REQUIRED ACTION A: In the translate-a64.c patch, how many insertions and deletions does the change to target/arm/translate-a64.c make?
REQUIRED ACTION B: List every function that the translate-a64.c patch shows declared as static void.
REQUIRED ACTION C: Continue the translate-a64.c patch with the lines that follow its final line.

SELECTED EXTRACT:
▶

We are going to need the complete memop beforehand,
so let's not compute it twice.

Signed-off-by: Richard Henderson <richard.henderson@linaro.org>
---
 target/arm/translate-a64.c | 42 +++++++++++++++++---------------------
 1 file changed, 19 insertions(+), 23 deletions(-)

diff --git a/target/arm/translate-a64.c b/target/arm/translate-a64.c
index fd499a208d..cc857d60d7 100644
--- a/target/arm/translate-a64.c
+++ b/target/arm/translate-a64.c
@@ -955,16 +955,14 @@ static void do_gpr_ld(DisasContext *s, TCGv_i64 dest, TCGv_i64 tcg_addr,
 /*
  * Store from FP register to memory
  */
-static void do_fp_st(DisasContext *s, int srcidx, TCGv_i64 tcg_addr, int size)
+static void do_fp_st(DisasContext *s, int srcidx, TCGv_i64 tcg_addr, MemOp mop)
 {
     /* This writes the bottom N bits of a 128 bit wide vector to memory */
     TCGv_i64 tmplo = tcg_temp_new_i64();
-    MemOp mop;
 
     tcg_gen_ld_i64(tmplo, cpu_env, fp_reg_offset(s, srcidx, MO_64));
 
-    if (size < MO_128) {
-        mop = finalize_memop(s, size);
+    if ((mop & MO_SIZE) < MO_128) {
         tcg_gen_qemu_st_i64(tmplo, tcg_addr, get_mem_index(s), mop);
     } else {
         TCGv_i64 tmphi = tcg_temp_new_i64();
@@ -974,7 +972,6 @@ static void do_fp_st(DisasContext *s, int srcidx, TCGv_i64 tcg_addr, int size)
         tcg_gen_concat_i64_i128(t16, tmplo, tmphi);
         tcg_temp_free_i64(tmphi);
 
-        mop = finalize_memop(s, size);
         tcg_gen_qemu_st_i128(t16, tcg_addr, get_mem_index(s), mop);
         tcg_temp_free_i128(t16);
     }
@@ -985,20 +982,17 @@ static void do_fp_st(DisasContext *s, int srcidx, TCGv_i64 tcg_addr, int size)
 /*
  * Load from memory to FP register
  */
-static void do_fp_ld(DisasContext *s, int destidx, TCGv_i64 tcg_addr, int size)

◀

GIVEN RECORDS:
▶

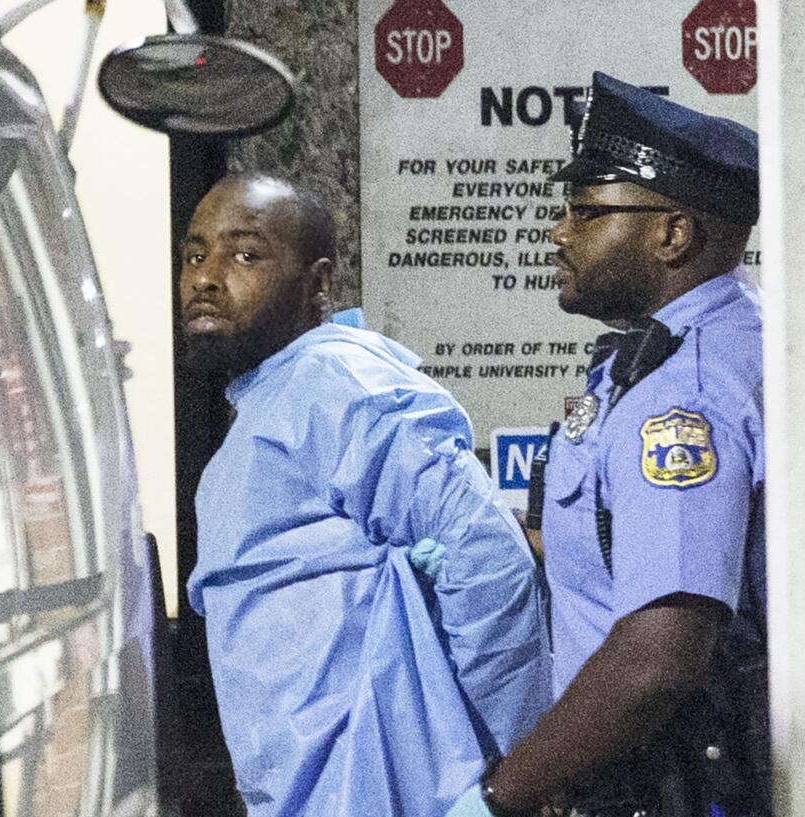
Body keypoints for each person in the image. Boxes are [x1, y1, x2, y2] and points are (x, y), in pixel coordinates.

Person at [182, 173, 550, 817]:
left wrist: (511, 780)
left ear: (319, 283)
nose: (207, 277)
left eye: (245, 254)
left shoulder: (337, 382)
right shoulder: (271, 402)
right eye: (195, 253)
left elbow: (488, 555)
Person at [451, 72, 768, 817]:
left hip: (671, 785)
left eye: (588, 213)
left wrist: (504, 791)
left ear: (671, 233)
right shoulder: (714, 344)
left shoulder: (683, 393)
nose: (560, 232)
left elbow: (658, 658)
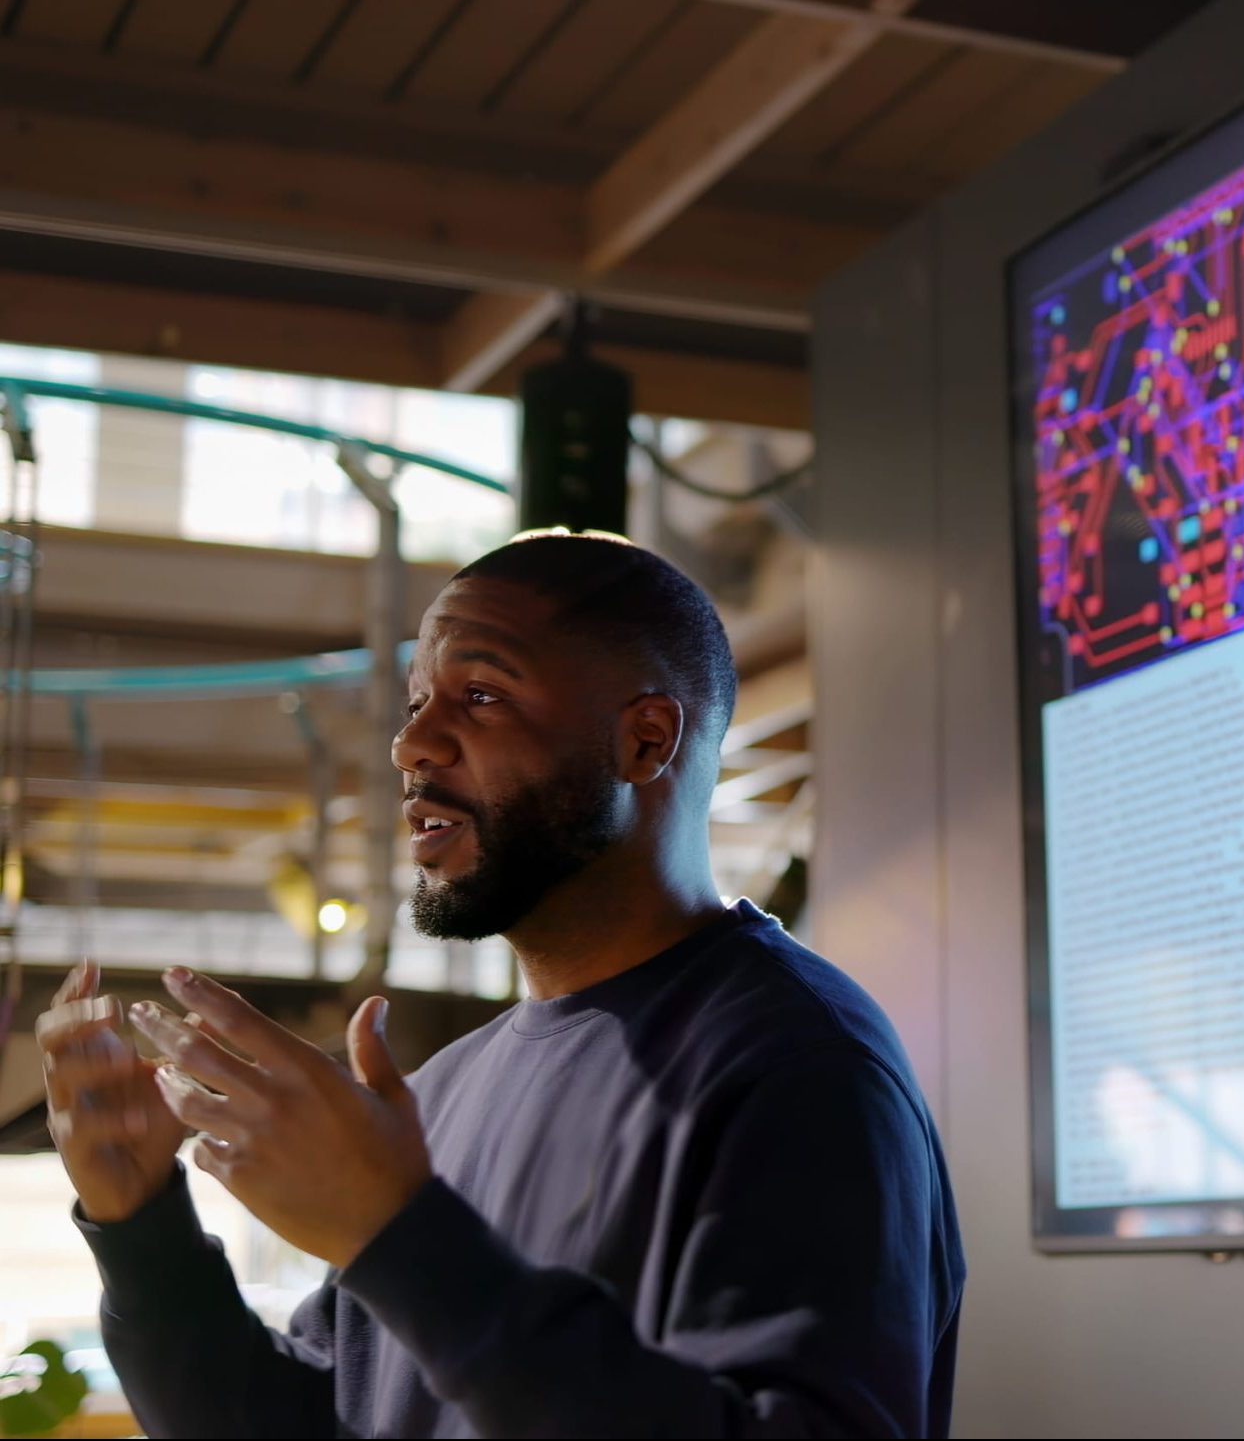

◀

EXERCISE OUTPUT A: 19 insertions and 23 deletions.

EXERCISE OUTPUT B: do_gpr_ld, do_fp_st, do_fp_ld

EXERCISE OUTPUT C:
+static void do_fp_ld(DisasContext *s, int destidx, TCGv_i64 tcg_addr, MemOp mop)
 {
     /* This always zero-extends and writes to a full 128 bit wide vector */
     TCGv_i64 tmplo = tcg_temp_new_i64();
     TCGv_i64 tmphi = NULL;
-    MemOp mop;
 
-    if (size < MO_128) {
-        mop = finalize_memop(s, size);
+    if ((mop & MO_SIZE) < MO_128) {
         tcg_gen_qemu_ld_i64(tmplo, tcg_addr, get_mem_index(s), mop);
     } else {
         TCGv_i128 t16 = tcg_temp_new_i128();
 
-        mop = finalize_memop(s, size);
         tcg_gen_qemu_ld_i128(t16, tcg_addr, get_mem_index(s), mop);
 
         tmphi = tcg_temp_new_i64();
@@ -2910,6 +2904,7 @@ static void disas_ld_lit(DisasContext *s, uint32_t insn)
     bool is_signed = false;
     int size = 2;
     TCGv_i64 tcg_rt, clean_addr;
+    MemOp mop;
 
     if (is_vector) {
         if (opc == 3) {
@@ -2933,13 +2928,13 @@ static void disas_ld_lit(DisasContext *s, uint32_t insn)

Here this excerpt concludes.